釜石移住のポータルサイト

釜石市街地から世界遺産に認定された橋野鉄鉱山に向かう道を車で走ること30分。広葉樹が生い茂る山あいを抜けると、道路沿いに2頭の馬とふれあう人の姿が見えてきました。馬の名は、アサツキとピーナッツ。一緒にいるのが、黍原豊さんです。 インタビューのために訪れた黍原さんの自宅は、築90年の曲がり屋で、屋外には柵で囲まれた馬の運動場も備えています。 黍原さんがこの古民家でアサツキとピーナッツと共に営んでいるのが、一般社団法人 三陸駒舎(以下、三陸駒舎)。東日本大震災の影響を受け、ストレスを抱えた子どもたちに対しホースセラピーによる心と体のケアを行いながら、馬とともに暮らすエコツーリズムを展開し、かつて馬中心の暮らしをしていた地域文化の再生に取り組んでいます。
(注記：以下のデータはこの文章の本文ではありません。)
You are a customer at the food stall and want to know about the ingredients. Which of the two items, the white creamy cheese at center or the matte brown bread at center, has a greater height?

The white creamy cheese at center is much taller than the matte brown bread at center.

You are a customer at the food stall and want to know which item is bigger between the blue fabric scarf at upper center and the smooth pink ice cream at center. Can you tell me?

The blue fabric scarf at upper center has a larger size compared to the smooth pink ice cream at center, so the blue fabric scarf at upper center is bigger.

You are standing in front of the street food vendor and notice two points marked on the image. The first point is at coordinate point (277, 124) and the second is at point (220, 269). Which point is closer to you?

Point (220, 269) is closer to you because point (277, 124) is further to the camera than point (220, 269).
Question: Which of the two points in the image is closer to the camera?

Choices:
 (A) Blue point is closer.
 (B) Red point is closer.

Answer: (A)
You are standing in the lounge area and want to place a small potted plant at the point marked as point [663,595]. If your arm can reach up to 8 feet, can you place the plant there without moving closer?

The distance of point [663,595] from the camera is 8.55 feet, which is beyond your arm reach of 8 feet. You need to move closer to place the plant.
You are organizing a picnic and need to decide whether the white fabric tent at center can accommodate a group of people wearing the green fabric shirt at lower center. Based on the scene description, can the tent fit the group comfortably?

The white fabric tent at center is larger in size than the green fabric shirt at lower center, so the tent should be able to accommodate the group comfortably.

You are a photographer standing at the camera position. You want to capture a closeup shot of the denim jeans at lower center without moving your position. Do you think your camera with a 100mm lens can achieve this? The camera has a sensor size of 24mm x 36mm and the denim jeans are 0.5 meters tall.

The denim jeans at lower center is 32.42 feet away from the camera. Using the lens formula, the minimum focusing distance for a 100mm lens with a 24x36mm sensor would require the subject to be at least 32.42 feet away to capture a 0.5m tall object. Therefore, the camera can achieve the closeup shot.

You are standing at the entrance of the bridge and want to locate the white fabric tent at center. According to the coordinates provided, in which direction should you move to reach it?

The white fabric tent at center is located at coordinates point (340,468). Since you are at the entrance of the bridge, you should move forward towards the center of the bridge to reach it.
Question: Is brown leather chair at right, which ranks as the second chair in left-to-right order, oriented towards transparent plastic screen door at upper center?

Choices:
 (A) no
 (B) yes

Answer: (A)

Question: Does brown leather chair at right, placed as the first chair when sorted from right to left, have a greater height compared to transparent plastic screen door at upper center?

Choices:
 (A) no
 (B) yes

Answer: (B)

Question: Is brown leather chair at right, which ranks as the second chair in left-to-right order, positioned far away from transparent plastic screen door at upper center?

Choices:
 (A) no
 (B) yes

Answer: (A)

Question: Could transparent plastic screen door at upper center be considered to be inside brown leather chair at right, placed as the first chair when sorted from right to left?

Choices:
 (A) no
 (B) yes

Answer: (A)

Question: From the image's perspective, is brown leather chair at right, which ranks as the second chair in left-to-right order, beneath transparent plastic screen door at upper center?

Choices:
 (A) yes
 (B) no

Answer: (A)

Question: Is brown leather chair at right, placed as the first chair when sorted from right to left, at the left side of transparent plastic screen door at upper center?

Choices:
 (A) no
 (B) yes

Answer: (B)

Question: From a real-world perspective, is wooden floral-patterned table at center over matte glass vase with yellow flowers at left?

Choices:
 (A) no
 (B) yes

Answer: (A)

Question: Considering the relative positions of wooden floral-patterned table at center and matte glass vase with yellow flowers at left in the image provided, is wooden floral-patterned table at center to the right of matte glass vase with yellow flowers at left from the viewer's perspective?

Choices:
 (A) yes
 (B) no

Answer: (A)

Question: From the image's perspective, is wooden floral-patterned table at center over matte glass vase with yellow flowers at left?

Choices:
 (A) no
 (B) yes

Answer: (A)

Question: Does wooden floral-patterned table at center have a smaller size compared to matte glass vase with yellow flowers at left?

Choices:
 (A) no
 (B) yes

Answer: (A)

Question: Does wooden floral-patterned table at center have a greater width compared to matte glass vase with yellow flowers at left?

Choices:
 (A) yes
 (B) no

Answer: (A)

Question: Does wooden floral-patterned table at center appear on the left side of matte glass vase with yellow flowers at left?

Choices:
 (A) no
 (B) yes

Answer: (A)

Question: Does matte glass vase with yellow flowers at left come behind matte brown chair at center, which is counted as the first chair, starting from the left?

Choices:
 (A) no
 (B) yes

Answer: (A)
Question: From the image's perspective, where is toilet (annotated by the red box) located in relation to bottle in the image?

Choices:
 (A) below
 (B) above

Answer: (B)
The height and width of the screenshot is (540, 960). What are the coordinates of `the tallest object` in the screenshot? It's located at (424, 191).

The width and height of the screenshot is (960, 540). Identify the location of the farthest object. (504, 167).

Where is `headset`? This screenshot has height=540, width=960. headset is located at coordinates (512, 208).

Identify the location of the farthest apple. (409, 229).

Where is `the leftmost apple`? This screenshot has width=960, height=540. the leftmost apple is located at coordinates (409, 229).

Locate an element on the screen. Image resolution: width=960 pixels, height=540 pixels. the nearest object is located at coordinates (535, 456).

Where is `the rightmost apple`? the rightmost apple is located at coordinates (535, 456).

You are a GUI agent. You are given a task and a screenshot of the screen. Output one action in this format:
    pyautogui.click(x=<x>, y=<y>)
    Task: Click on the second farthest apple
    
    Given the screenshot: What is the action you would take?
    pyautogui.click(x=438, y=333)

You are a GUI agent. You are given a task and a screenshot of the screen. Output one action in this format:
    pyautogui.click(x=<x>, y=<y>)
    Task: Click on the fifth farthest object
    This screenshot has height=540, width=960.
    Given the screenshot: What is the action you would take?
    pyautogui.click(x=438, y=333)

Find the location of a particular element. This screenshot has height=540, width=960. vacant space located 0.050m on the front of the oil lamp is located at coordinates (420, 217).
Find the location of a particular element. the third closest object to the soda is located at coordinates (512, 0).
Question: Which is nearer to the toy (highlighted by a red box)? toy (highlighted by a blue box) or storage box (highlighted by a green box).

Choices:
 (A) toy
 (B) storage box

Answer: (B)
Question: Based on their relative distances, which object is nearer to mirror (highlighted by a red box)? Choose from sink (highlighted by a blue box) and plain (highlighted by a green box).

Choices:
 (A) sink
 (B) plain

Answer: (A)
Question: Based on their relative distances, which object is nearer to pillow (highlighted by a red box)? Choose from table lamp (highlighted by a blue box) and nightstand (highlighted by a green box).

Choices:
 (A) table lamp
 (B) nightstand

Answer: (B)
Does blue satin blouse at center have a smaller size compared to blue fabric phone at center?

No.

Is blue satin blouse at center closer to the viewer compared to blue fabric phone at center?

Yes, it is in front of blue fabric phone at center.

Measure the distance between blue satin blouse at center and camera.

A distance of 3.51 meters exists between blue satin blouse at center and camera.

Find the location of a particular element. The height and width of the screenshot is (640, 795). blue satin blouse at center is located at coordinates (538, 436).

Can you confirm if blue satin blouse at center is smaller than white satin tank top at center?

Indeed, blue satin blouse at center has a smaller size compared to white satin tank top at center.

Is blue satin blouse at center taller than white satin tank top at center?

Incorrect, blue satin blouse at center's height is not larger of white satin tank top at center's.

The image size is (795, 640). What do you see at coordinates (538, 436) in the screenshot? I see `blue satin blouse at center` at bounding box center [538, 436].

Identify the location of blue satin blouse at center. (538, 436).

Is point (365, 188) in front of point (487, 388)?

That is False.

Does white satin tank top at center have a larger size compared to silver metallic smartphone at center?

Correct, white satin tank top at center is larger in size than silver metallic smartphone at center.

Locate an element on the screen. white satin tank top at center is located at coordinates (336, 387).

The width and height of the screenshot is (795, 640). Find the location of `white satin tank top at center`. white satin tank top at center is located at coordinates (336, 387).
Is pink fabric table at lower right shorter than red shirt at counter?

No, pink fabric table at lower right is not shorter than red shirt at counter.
現在、黍原さんは釜石市橋野地区に住まいをおいて2年目。「移住したばかりでも、近所の方が馬を懐かしがって話しかけてくれることが多くありました。そうして、動物や子どもをきっかけに、地域の方たちとも自然に馴染むことができましたね」と黍原さん。現在はアサツキとピーナッツの他に、2匹のうさぎと1頭のヤギも一緒に暮らしています

愛知県出身の黍原さんが岩手に移住したのは、県内の大学に進学したことがきっかけ。卒業後、児童館や「NPO法人岩手子ども環境研究所」での勤務を経て、2013年4月に釜石市に移りました。 「震災後、妻が釜石出身ということもあって、釜石の復興支援に長期的に関わりたいなと思っていました。それで、何かできないかと釜石を巡っている時に『三陸ひとつなぎ自然学校』のメンバーと出会ったんです。私のそれまでの経験や知識が、この人たちの活動に生かすことができるかもしれないとイメージが湧いたのが、釜石に移住を決める大きなきっかけになりました」

三陸ひとつなぎ自然学校は「地域のために立ち上がり、挑戦する人が多いまち、釜石」の実現を目指し、地域資源を活用した体験プログラムやインターンシップのコーディネートなど、釜石と地域内外の人を「つなぐ活動」を行っている団体。黍原さんは、移住当初、総務省の復興支援員制度を利用した「釜石リージョナルコーディネーター」の一員として、三陸ひとつなぎ自然学校の活動に参画していました。事務局のサポートを務めながら、黍原さんが特に注力していたのは「放課後子ども教室」の運営。鵜住居(うのすまい)地区、栗林地区の仮設住宅で暮らす子どもたちの居場所づくりを行う事業です。 「仮設住宅に伺うと、子どもたちが周りの大人達に迷惑をかけないように、ひっそりと過ごしている様子が見られました。遊ぶことが禁止されているわけじゃないけど、仮設住宅は音が響くこともあり、子どもたちがどこか大人の目を気にしながら生活していて、とてもストレスを抱えているように見えました。子どもたちの心のケアをする活動は長期的に必要だと思いつつ、どうしてもボランティアが来ないと対応できないこともある。ボランティアに頼らずに継続的に活動することができる仕組みを作らなければと考えました」

その頃、黍原さんが出会ったのが、国内のホースセラピーの第一人者である寄田勝彦さんです。 寄田さんからホースセラピーについての説明を受けた黍原さんは「釜石の子どもたちが馬と触れ合う機会をつくることができたら」と、寄田さんに依頼。2013年の春、寄田さんが連れてきた3頭の馬と市内の仮設住宅や保育園等を回りました。 「子ども達が馬と出会った時に、本当にいい顔をしていたんです。僕もそれまで子どもに関わる色々な活動をしていたんですが、馬と一緒にいる時の子どもたちが一番いきいきとした表情をしていて、馬には敵わないなと思いました。それに、馬を連れて市内を回っていたら珍しがる人よりも、懐かしむ人のほうが多くて。その時に橋野地区ではかつて馬がいる生活が当たり前だったということを知ったんです。未来をつくる子どもたちのケアをしながら、地域文化の再生ができるならこれは絶対この地域に馬がいたらいいなと感じました」

「僕は仕事と生活の時間を切り分けていません。仕事だと考えるとしんどいなって思ってしまう。特に区別はせず、楽しんでやっていますよ」と黍原さん。里枝さんや娘さん、馬との充実した生活を送っています。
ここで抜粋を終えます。